La intervención de los gobiernos en la economía suele tener consecuencias imprevistas e indeseables. En algunos casos los resultados han sido no sólo opuestos a lo esperado, sino verdaderamente aterradores y dañinos para los más desamparados. Ejemplo de ello es la supuesta protección del medio ambiente por medio de leyes ecológicas incoherentes, promovidas por las ONG verdes radicalizadas.

Los activistas ecologistas aprovechan la necedad de los legisladores para sancionar leyes de deforestación cero que prohíben la producción forestal, arruinando las fuentes de trabajo de numerosos labriegos y acelerando la depredación clandestina de los bosques por parte de aquellos que invaden propiedades para lucrarse con la venta de madera. Las leyes ecológicas, en lugar de proteger el medio ambiente, fomentan el saqueo de los bosques y la pobreza rural y, lo que es peor, ahuyentan la inversión que los países pobres y atrasados necesitan desesperadamente para salir de la miseria.
 
Para evitar la extinción de los bosques, y siguiendo modelos de países ricos, las ONG logran prohibir la comercialización de la leña; olvidan que cerca de la mitad de la energía consumida en los países pobres proviene de aquélla. Esta absurda prohibición destruye empleos, obliga a los pobres a la producción furtiva de leña y encarece la alimentación, por lo que agrava la miseria en el campo y las ciudades. A los mayores costos de la clandestinidad se le suman los sobornos que se pagan a los inspectores de las oficinas gubernamentales.
 
La crisis mundial del agua, que afecta a los países más pobres, está causando la muerte de millones de personas al año por enfermedades relacionadas con el agua contaminada. Unos 1.200 millones de personas carecen de agua potable. La solución promovida por las organizaciones ecologistas radicales, con el apoyo de  Naciones Unidas y de necios legisladores locales, es la de estatizar las fuentes de agua, incluidos los pozos particulares, los sistemas de regadío y las reservas artificiales que almacenan agua de lluvia en las producciones ganaderas.
 
El resultado será exactamente el opuesto al esperado: aumentarán la escasez de agua y el padecimiento de los más pobres, porque la falta de agua se debe, precisamente, a que más del 95% del suministro está a cargo del Estado.
 
A pesar de que los gobiernos no tienen los recursos necesarios para conectar a la red a los más pobres, los estatistas han impedido a la empresa privada invertir en el suministro de agua.

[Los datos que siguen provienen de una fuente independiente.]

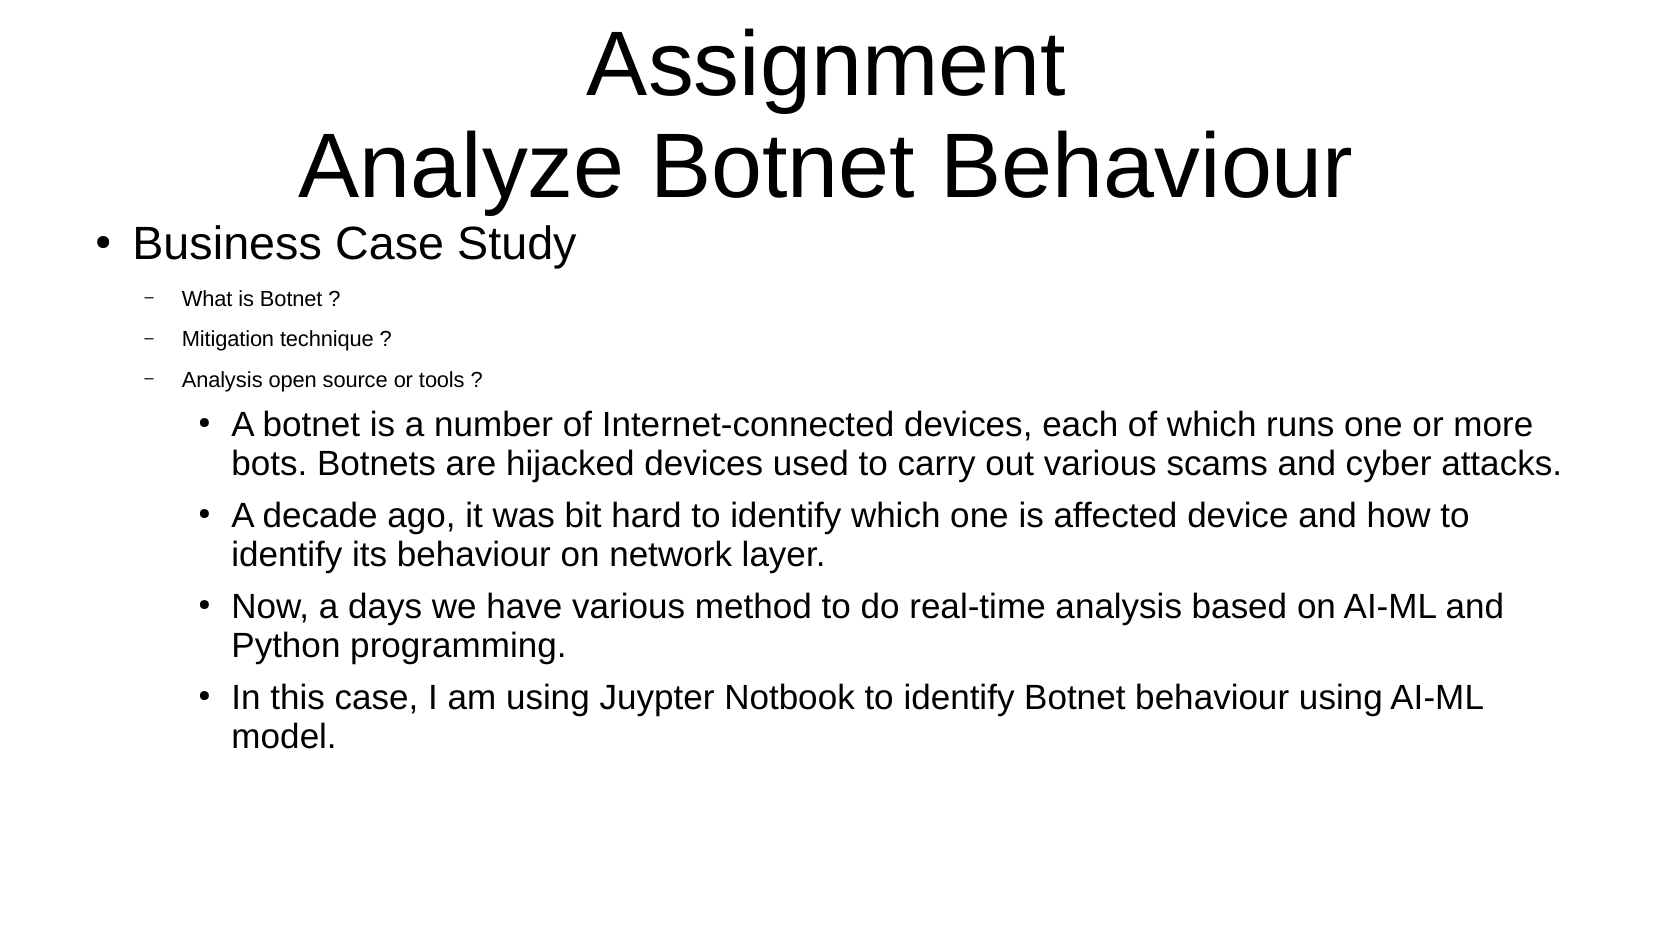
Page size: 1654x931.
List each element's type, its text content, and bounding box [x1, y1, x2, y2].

list Business Case Study What is Botnet ? Mitigation technique ? Analysis open source or tools ? A botnet is a number of Internet-connected devices, each of which runs one or more bots. Botnets are hijacked devices used to carry out various scams and cyber attacks. A decade ago, it was bit hard to identify which one is affected device and how to identify its behaviour on network layer. Now, a days we have various method to do real-time analysis based on AI-ML and Python programming. In this case, I am using Juypter Notbook to identify Botnet behaviour using AI-ML model. [82, 217, 1571, 758]
title Assignment Analyze Botnet Behaviour [82, 12, 1571, 217]
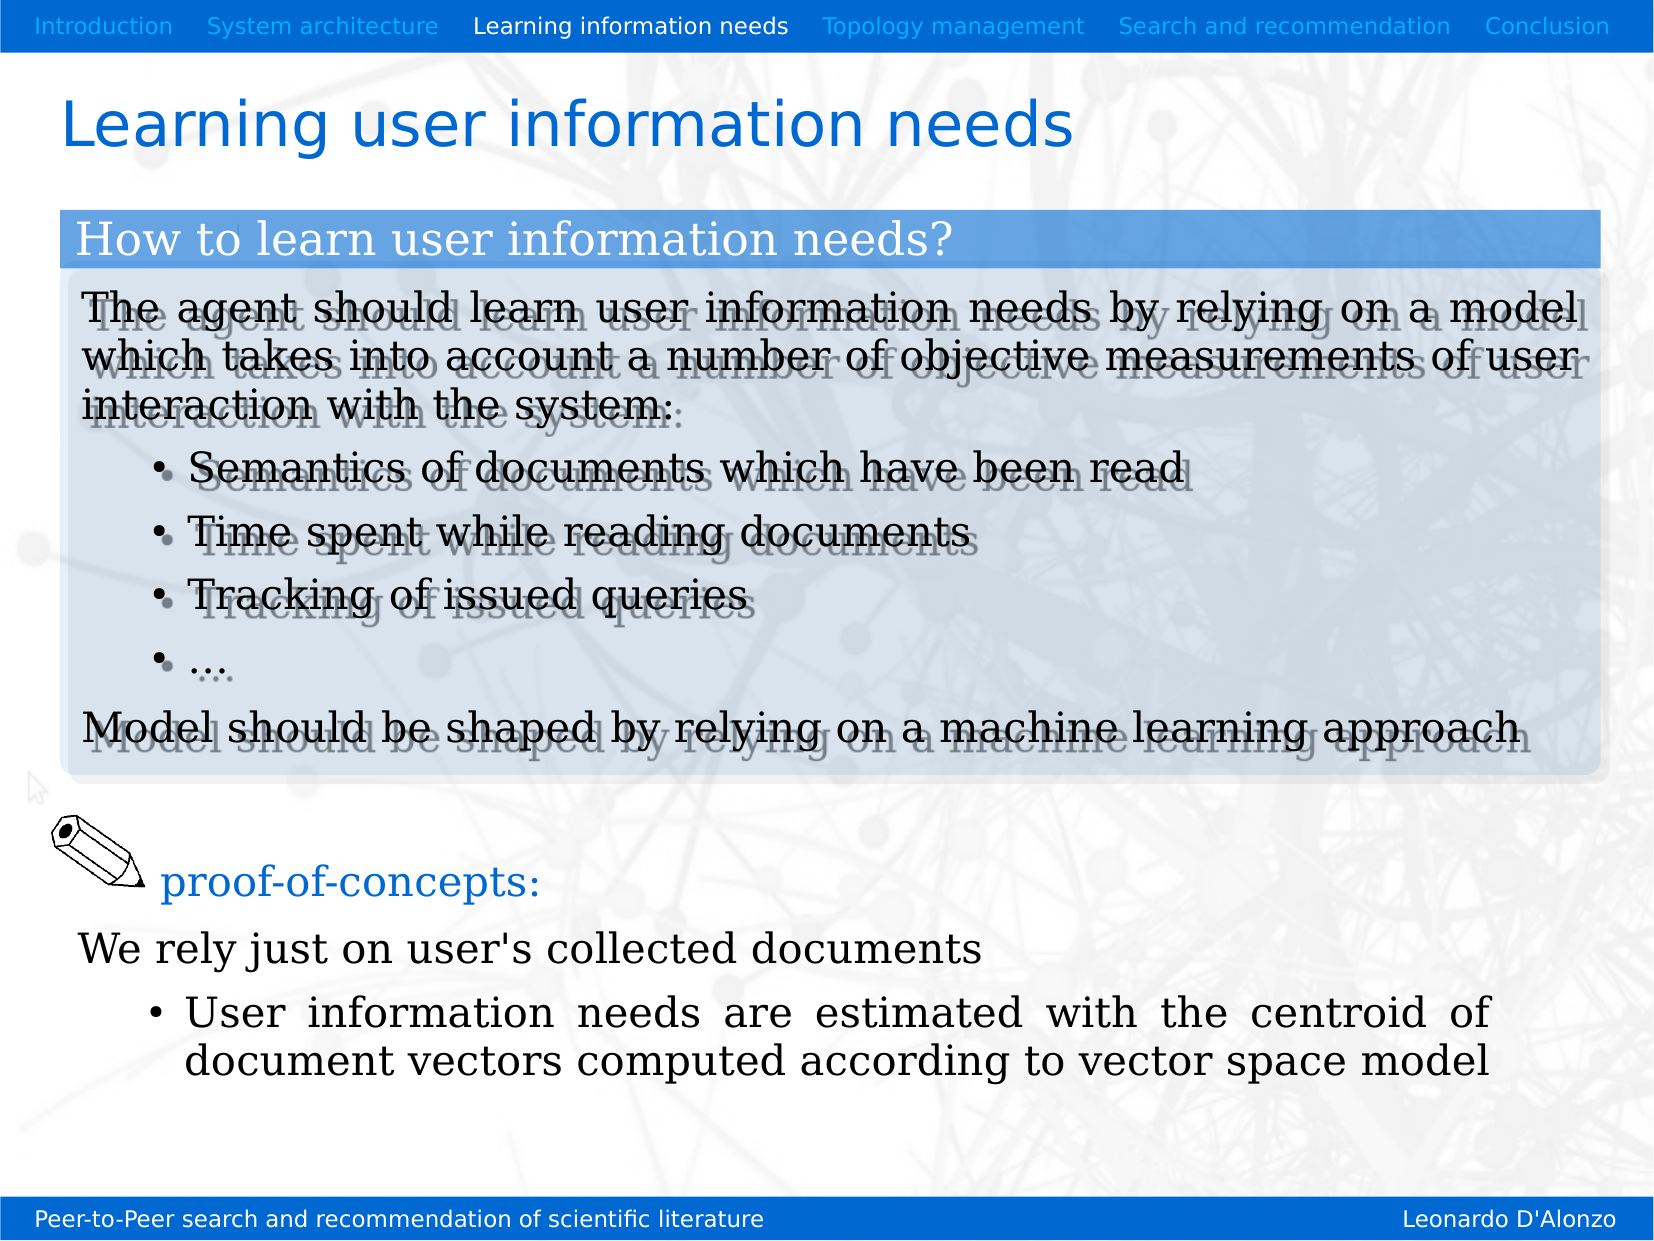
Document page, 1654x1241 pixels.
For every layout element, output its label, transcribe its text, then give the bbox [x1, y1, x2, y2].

text_box proof-of-concepts: [145, 850, 584, 914]
text_box Introduction [19, 6, 189, 48]
text_box Conclusion [1470, 6, 1626, 48]
title Learning user information needs [60, 75, 1549, 175]
text_box System architecture [192, 6, 455, 48]
text_box [0, 0, 1654, 53]
picture [0, 53, 1654, 1196]
text_box [0, 1196, 1654, 1241]
text_box Leonardo D'Alonzo [1387, 1198, 1647, 1241]
text_box Learning information needs [458, 6, 804, 48]
text_box We rely just on user's collected documents User information needs are estimated with the centroid of document vectors computed according to vector space model [63, 917, 1603, 1135]
text_box Topology management [807, 6, 1100, 48]
text_box The agent should learn user information needs by relying on a model which takes into account a number of objective measurements of user interaction with the system: Semantics of documents which have been read Time spent while reading documents Tracking of issued queries … Model should be shaped by relying on a machine learning approach [60, 269, 1601, 775]
text_box How to learn user information needs? [60, 209, 1601, 269]
text_box Search and recommendation [1103, 6, 1467, 48]
text_box Peer-to-Peer search and recommendation of scientific literature [19, 1198, 898, 1241]
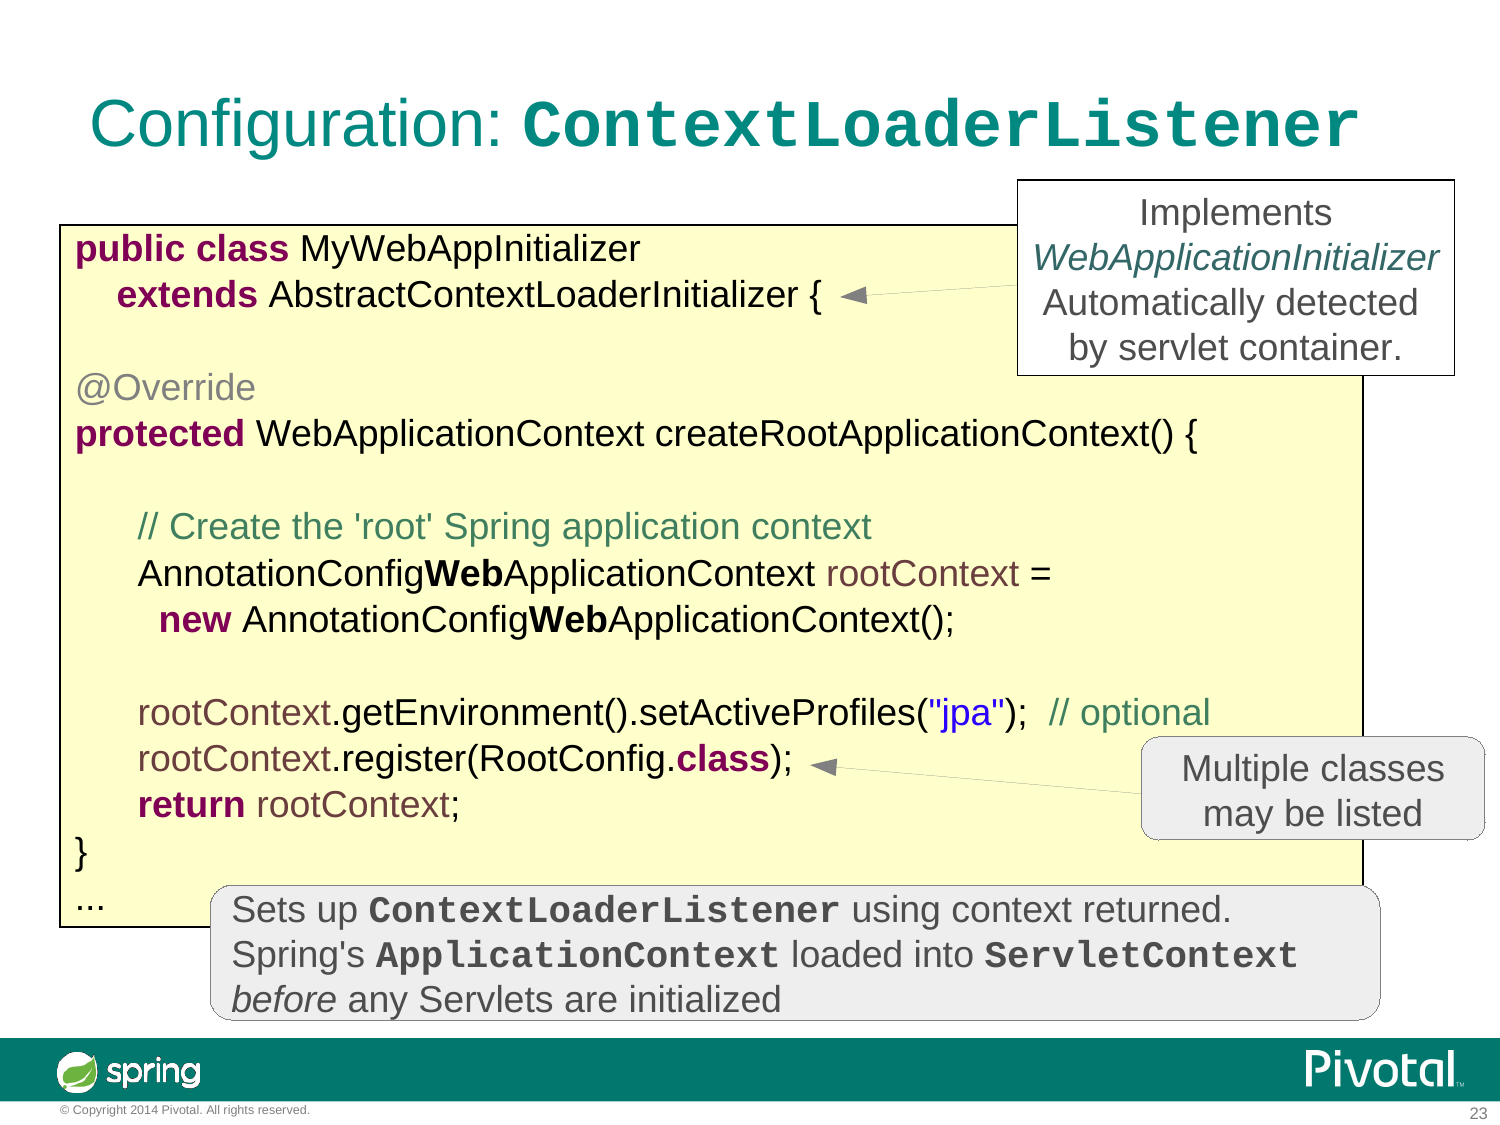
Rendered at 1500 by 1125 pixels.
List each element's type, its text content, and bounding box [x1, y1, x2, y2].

picture [32, 1041, 210, 1103]
text_box Implements WebApplicationInitializer Automatically detected by servlet container. [1017, 179, 1455, 376]
text_box Multiple classes may be listed [1141, 736, 1486, 841]
picture [1306, 1050, 1464, 1087]
text_box public class MyWebAppInitializer extends AbstractContextLoaderInitializer { @Override protected WebApplicationContext createRootApplicationContext() { // Create the 'root' Spring application context AnnotationConfigWebApplicationContext rootContext = new AnnotationConfigWebApplicationContext(); rootContext.getEnvironment().setActiveProfiles("jpa"); // optional rootContext.register(RootConfig.class); return rootContext; } ... [60, 224, 1363, 928]
title Configuration: ContextLoaderListener [75, 42, 1426, 198]
text_box Sets up ContextLoaderListener using context returned. Spring's ApplicationContext loaded into ServletContext before any Servlets are initialized [210, 885, 1381, 1021]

El temor anunciado por aquéllos es que el costo del agua suba y castigue a los más necesitados. Pero los más pobres, que son, precisamente, los que no tienen conexión a la red, pagan un precio diez veces mayor por el agua que consumen en tambores, y que transportan desde largas distancias.
 
No obstante, los legisladores siguen estatizando el suministro y confiscando a los productores sus pozos, regadíos y reservas de agua. No ven que es el estatismo el culpable de la crisis.
 
En el Tercer Mundo, que vive de la agricultura, las ONG ecologistas adoptan pautas de países europeos y buscan prohibir los cultivos genéticamente modificados (GM), cuya productividad por hectárea es muy superior. En las próximas décadas, sin embargo, en los países pobres cada hectárea tendrá que alimentar a una población que casi duplicará a la actual. Se trata de algo que no se logrará con las prácticas ordinarias de mejoramiento de cultivos. Tarde o temprano deberán aplicar allí los avances tecnológicos de los cultivos GM, como ya se hace en Estados Unidos, Argentina o Brasil.
 
Los europeos, para proteger a sus agricultores subsidiados y satisfacer a los grupos ecologistas, imponen trabas y prohibiciones a la importación de productos GM, supuestamente por los riesgos que implican para la salud. Algunos países pobres debieron prohibir los cultivos GM, incluso, en medio de terribles hambrunas, rechazar las donaciones de alimentos de origen GM, con la consecuente muerte de millones de hambrientos, para poder seguir exportando sus productos agrícolas a la Unión Europea.
 
La intromisión ecologista frecuentemente entorpece la producción y agrava los problemas que pretende remediar, pero rara vez beneficia a los más pobres.
 
 
© AIPE
 
PORFIRIO CRISTALDO AYALA, corresponsal de AIPE en Paraguay y presidente del Foro Libertario.